What piece of copy do you really wish you’d written?

It’s a real cliché among copywriters, I guess, but I wish I’d worked on those classic VW ads. The thinking behind them and the approach was perfect. I can’t confess to being brilliant at writing ads, but reading them always inspires me to produce great work.

What do you do if you hit a bit of writer’s block?

I have two approaches (depending on the proximity of the deadline) — I either power through or take a walk. Both have been tried and tested since before I could even hold a pen, but both work a charm. Sometimes it’s a case of writing and writing and writing until all your worst ideas are out on paper. Other times, you need to step out from behind the screen and fill your lungs with some fresh air.

There’s a lot to be said for knowing when the best time is for you to write.

If I make writing my first task of the day, I rarely run into writer’s block. In the afternoon, however, I’ll struggle.

What are your favourite and least favourite writing-related tasks?

Working closely with art directors and designers who value what copywriting can bring to a project is my favourite task. Some of my favourite projects have been the ones where I’ve been involved from the very beginning and have effectively ended up writing my own brief.

My least favourite writing-related task is making sense of someone else’s mess.

Any copywriting pet hates?

Being the last consideration on a project with limited budget. It goes back to my favourite writing-related tasks.

I fully believe that having a copywriter along for the ride from the very beginning of a creative project can make all the difference. It’s incredibly disheartening when you get a call from someone who has “a little bit of budget left over for some copy” like it’s an afterthought or a way to mop up unspent cash.

What’s the best piece of career advice you’ve been given?

The best way to fail is to try and please everyone.
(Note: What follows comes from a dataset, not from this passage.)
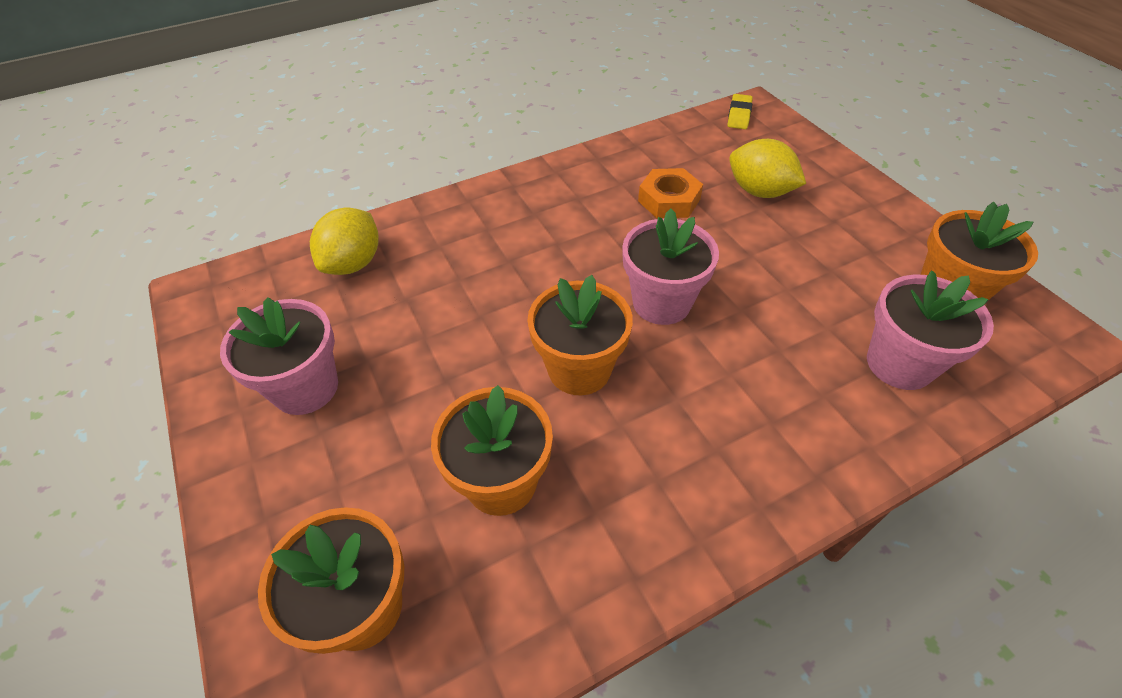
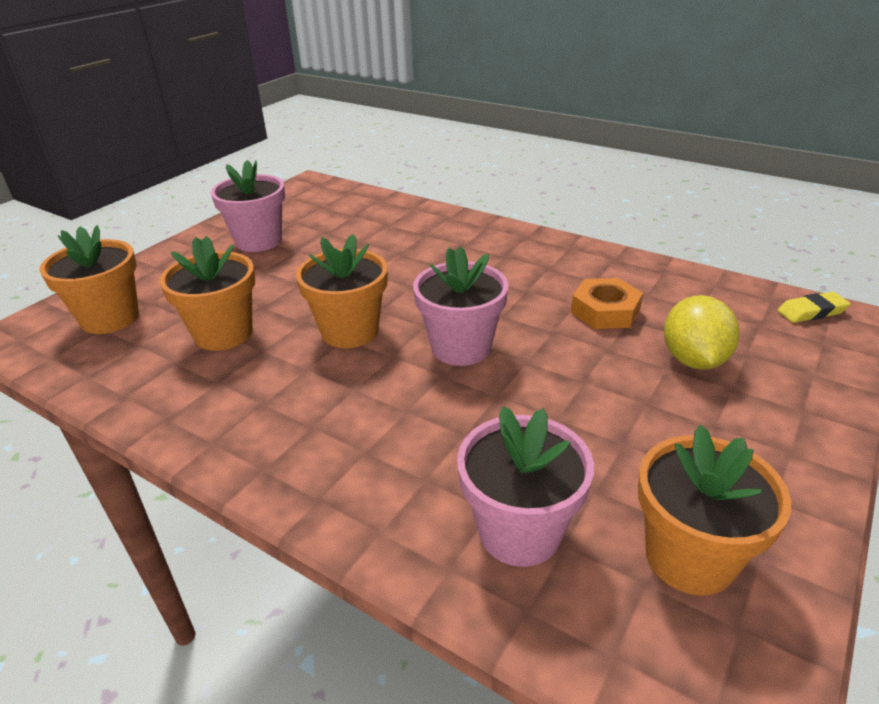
camera: 60 degrees right, 15 degrees down
(353, 263) = (376, 214): yellow lemon -> none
What advice would you give to people starting out on a copywriting career?

Trust your gut and never, ever be afraid of turning down work that doesn’t feel right. I turned down a job very early in my freelance career that could’ve paid pretty well, but there were too many parts of it that didn’t add up. I have no idea if I was right or wrong about my assumptions, but I do know that I’ve never regretted it.

What’s your favourite thing about being a copywriter?

Writing every day, without fail. And getting paid for it.